APRIL 22, 2014
In the latest of many Obamacare boondoggles, one state’s disastrous health insurance exchange is being abandoned after receiving more than $90 million from American taxpayers, who are also being forced to fund a replacement program that will cost tens of millions of dollars.
It’s an inconceivable fleecing by our own government, hell bent on shoving the president’s hostile takeover of the nation’s healthcare system down our collective throats. Hundreds of millions of dollars have already been wasted to promote Obamacare in the last few years and Judicial Watch has been a leader in exposing the scandal as well as legally challenging the unpopular healthcare law (officially known as the Affordable Care Act) in federal court. Back in 2011 JW obtained documents from the Department of Health and Human Services (HHS) outlining a $200 million Obamacare multi-media propaganda campaign.
Just a few months ago JW reported that community healthcare centers across the country shared $150 million in federal grants to enroll people in Obamacare. Shortly after that chunk of cash was distributed the administration gave dozens of leftist organizations $67 million to help people “navigate” health insurance exchanges that at the time had not even been fully established. Of important note is that the feds assured the so-called navigators would perform their duties in a “culturally competent manner.”
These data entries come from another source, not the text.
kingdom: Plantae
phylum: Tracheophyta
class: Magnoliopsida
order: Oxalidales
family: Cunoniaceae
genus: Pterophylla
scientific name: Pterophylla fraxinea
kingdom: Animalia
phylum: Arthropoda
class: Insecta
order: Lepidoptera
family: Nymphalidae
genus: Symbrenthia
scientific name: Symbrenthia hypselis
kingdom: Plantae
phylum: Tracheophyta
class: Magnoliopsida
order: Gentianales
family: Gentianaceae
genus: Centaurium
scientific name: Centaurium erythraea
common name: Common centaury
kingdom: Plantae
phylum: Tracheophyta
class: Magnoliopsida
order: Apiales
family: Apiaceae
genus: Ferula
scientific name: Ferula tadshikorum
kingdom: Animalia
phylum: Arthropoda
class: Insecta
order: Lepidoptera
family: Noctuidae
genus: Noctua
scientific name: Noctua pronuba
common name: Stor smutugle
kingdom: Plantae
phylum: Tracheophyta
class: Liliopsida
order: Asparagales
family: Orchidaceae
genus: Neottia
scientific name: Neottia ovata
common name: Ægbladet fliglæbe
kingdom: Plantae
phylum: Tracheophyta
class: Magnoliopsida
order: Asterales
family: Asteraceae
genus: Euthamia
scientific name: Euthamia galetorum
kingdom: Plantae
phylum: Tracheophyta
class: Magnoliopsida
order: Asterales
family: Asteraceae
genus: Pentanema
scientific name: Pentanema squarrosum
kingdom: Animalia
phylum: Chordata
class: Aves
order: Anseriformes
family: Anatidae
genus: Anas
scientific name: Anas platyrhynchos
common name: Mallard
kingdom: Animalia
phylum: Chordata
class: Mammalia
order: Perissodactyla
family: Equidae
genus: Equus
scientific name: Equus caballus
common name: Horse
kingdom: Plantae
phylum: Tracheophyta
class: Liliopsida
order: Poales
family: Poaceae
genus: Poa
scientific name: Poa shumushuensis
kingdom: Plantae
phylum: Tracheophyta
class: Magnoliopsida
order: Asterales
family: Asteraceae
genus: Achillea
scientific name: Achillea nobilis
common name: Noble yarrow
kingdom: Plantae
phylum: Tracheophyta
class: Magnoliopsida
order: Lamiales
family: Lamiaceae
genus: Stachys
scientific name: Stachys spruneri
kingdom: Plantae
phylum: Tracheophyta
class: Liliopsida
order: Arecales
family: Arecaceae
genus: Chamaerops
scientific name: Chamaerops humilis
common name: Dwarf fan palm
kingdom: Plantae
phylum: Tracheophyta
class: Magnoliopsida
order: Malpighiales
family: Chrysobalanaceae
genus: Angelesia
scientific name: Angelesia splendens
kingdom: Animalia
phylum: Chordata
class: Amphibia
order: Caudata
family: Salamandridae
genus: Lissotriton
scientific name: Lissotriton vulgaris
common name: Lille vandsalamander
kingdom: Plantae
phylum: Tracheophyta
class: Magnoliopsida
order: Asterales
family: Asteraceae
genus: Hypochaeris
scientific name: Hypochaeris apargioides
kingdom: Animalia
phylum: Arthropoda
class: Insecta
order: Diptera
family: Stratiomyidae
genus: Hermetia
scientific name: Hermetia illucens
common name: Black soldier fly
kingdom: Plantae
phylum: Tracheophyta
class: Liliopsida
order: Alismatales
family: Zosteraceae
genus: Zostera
These examples are listed to document the exorbitant amounts of money that the administration has already blown to bolster its horrendous law. The federal allocations also include large sums to help states launch market places where the public can shop for health insurance. Part of the failed plan includes creating websites that facilitate the process, allowing one-stop shopping at the push of a button. After all, the United Nations has declared—and President Obama has confirmed—that internet service is a basic human right.
Maryland, the state mentioned at the top of this piece, got an astounding $180 million from the feds to launch its insurance marketplace, likely because its governor, Democrat Martin O’Malley, has been one of the law’s most ardent cheerleaders. The figure includes an “Exchange Planning” grant of $1 million,” a $6.2 million “Early Innovator” grant, a $27 million “Level One Establishment” grant to conduct data and policy analysis and an whopping $123 million to “support continued policy development and consumer outreach, assistance and education.”
More than $90 million was spent on technology, according to a mainstream newspaper report, that confirms the Maryland exchange website never worked properly, crashed on its first day and struggled through the first enrollment period. “State officials have said the exchange is so structurally flawed that it would be cheaper to replace the system than continue to fix it,” the news article says. And how much is that going to cost U.S. taxpayers? A breathtaking $40 to $50 million and that doesn’t even include “software and hardware costs.”
Maryland officials have already hired another company to oversee the replacement of the defective program, which probably means the cash continues to flow from Washington. Downplaying the serious gouging, Governor O’Malley has the audacity to call it an “upgrade” of the system. Maryland’s health secretary, Dr. Joshua Sharfstein, blamed the problem on contractors when he testified before Congress a few weeks ago. Federal lawmakers summoned Sharfstein when the board overseeing Maryland’s exchange voted unanimously to shut down its website in the aftermath of a state audit citing serious issues related to management and planning.